§ **What to do**
Please convert all the rows below into a Markdown table with the columns "Index" and "Content", numbering each line and omitting blank lines.

^^^^^^^^

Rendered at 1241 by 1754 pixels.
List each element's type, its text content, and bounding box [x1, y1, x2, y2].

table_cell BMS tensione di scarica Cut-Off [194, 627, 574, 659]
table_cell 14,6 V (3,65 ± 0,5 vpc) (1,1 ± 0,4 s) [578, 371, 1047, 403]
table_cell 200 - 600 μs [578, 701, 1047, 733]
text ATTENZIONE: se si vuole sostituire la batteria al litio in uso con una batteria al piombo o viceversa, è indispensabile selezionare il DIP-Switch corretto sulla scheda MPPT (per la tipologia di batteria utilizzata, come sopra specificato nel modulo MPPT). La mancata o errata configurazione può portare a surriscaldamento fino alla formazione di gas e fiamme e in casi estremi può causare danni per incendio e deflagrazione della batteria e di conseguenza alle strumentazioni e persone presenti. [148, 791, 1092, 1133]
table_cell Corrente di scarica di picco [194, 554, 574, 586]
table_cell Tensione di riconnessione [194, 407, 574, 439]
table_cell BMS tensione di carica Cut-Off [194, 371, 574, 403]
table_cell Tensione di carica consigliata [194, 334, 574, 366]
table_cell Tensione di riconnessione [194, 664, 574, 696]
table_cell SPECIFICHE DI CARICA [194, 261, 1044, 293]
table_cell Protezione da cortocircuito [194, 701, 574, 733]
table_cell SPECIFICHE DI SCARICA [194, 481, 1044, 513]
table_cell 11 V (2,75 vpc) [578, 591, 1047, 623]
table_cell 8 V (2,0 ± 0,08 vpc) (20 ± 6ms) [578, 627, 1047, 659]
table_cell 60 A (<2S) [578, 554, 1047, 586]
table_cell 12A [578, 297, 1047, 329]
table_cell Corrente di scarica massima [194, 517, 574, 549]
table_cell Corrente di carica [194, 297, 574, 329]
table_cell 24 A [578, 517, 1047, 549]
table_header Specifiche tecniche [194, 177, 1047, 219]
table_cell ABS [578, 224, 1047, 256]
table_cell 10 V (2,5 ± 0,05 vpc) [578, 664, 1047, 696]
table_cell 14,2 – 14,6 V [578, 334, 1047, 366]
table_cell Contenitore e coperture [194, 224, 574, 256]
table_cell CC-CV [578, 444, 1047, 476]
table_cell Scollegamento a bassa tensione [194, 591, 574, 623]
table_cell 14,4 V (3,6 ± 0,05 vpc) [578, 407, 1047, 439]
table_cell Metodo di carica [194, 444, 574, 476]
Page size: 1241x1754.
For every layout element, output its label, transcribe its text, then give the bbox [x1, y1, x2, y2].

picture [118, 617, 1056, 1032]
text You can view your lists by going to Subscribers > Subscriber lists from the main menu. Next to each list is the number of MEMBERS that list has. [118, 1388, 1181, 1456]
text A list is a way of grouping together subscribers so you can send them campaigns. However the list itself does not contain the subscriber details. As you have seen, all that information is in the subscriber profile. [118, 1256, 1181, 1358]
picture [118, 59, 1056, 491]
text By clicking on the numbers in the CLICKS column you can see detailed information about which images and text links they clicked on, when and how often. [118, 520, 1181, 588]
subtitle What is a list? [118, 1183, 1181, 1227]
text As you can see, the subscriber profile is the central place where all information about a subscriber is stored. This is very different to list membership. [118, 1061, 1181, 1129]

^^^^^^^^

§ **Complete response**
| Index | Content |
|---|---|
| 1 | Rendered at 1241 by 1754 pixels. |
| 2 | List each element's type, its text content, and bounding box [x1, y1, x2, y2]. |
| 3 | table_cell BMS tensione di scarica Cut-Off [194, 627, 574, 659] |
| 4 | table_cell 14,6 V (3,65 ± 0,5 vpc) (1,1 ± 0,4 s) [578, 371, 1047, 403] |
| 5 | table_cell 200 - 600 μs [578, 701, 1047, 733] |
| 6 | text ATTENZIONE: se si vuole sostituire la batteria al litio in uso con una batteria al piombo o viceversa, è indispensabile selezionare il DIP-Switch corretto sulla scheda MPPT (per la tipologia di batteria utilizzata, come sopra specificato nel modulo MPPT). La mancata o errata configurazione può portare a surriscaldamento fino alla formazione di gas e fiamme e in casi estremi può causare danni per incendio e deflagrazione della batteria e di conseguenza alle strumentazioni e persone presenti. [148, 791, 1092, 1133] |
| 7 | table_cell Corrente di scarica di picco [194, 554, 574, 586] |
| 8 | table_cell Tensione di riconnessione [194, 407, 574, 439] |
| 9 | table_cell BMS tensione di carica Cut-Off [194, 371, 574, 403] |
| 10 | table_cell Tensione di carica consigliata [194, 334, 574, 366] |
| 11 | table_cell Tensione di riconnessione [194, 664, 574, 696] |
| 12 | table_cell SPECIFICHE DI CARICA [194, 261, 1044, 293] |
| 13 | table_cell Protezione da cortocircuito [194, 701, 574, 733] |
| 14 | table_cell SPECIFICHE DI SCARICA [194, 481, 1044, 513] |
| 15 | table_cell 11 V (2,75 vpc) [578, 591, 1047, 623] |
| 16 | table_cell 8 V (2,0 ± 0,08 vpc) (20 ± 6ms) [578, 627, 1047, 659] |
| 17 | table_cell 60 A (<2S) [578, 554, 1047, 586] |
| 18 | table_cell 12A [578, 297, 1047, 329] |
| 19 | table_cell Corrente di scarica massima [194, 517, 574, 549] |
| 20 | table_cell Corrente di carica [194, 297, 574, 329] |
| 21 | table_cell 24 A [578, 517, 1047, 549] |
| 22 | table_header Specifiche tecniche [194, 177, 1047, 219] |
| 23 | table_cell ABS [578, 224, 1047, 256] |
| 24 | table_cell 10 V (2,5 ± 0,05 vpc) [578, 664, 1047, 696] |
| 25 | table_cell 14,2 – 14,6 V [578, 334, 1047, 366] |
| 26 | table_cell Contenitore e coperture [194, 224, 574, 256] |
| 27 | table_cell CC-CV [578, 444, 1047, 476] |
| 28 | table_cell Scollegamento a bassa tensione [194, 591, 574, 623] |
| 29 | table_cell 14,4 V (3,6 ± 0,05 vpc) [578, 407, 1047, 439] |
| 30 | table_cell Metodo di carica [194, 444, 574, 476] |
| 31 | Page size: 1241x1754. |
| 32 | For every layout element, output its label, transcribe its text, then give the bbox [x1, y1, x2, y2]. |
| 33 | picture [118, 617, 1056, 1032] |
| 34 | text You can view your lists by going to Subscribers > Subscriber lists from the main menu. Next to each list is the number of MEMBERS that list has. [118, 1388, 1181, 1456] |
| 35 | text A list is a way of grouping together subscribers so you can send them campaigns. However the list itself does not contain the subscriber details. As you have seen, all that information is in the subscriber profile. [118, 1256, 1181, 1358] |
| 36 | picture [118, 59, 1056, 491] |
| 37 | text By clicking on the numbers in the CLICKS column you can see detailed information about which images and text links they clicked on, when and how often. [118, 520, 1181, 588] |
| 38 | subtitle What is a list? [118, 1183, 1181, 1227] |
| 39 | text As you can see, the subscriber profile is the central place where all information about a subscriber is stored. This is very different to list membership. [118, 1061, 1181, 1129] |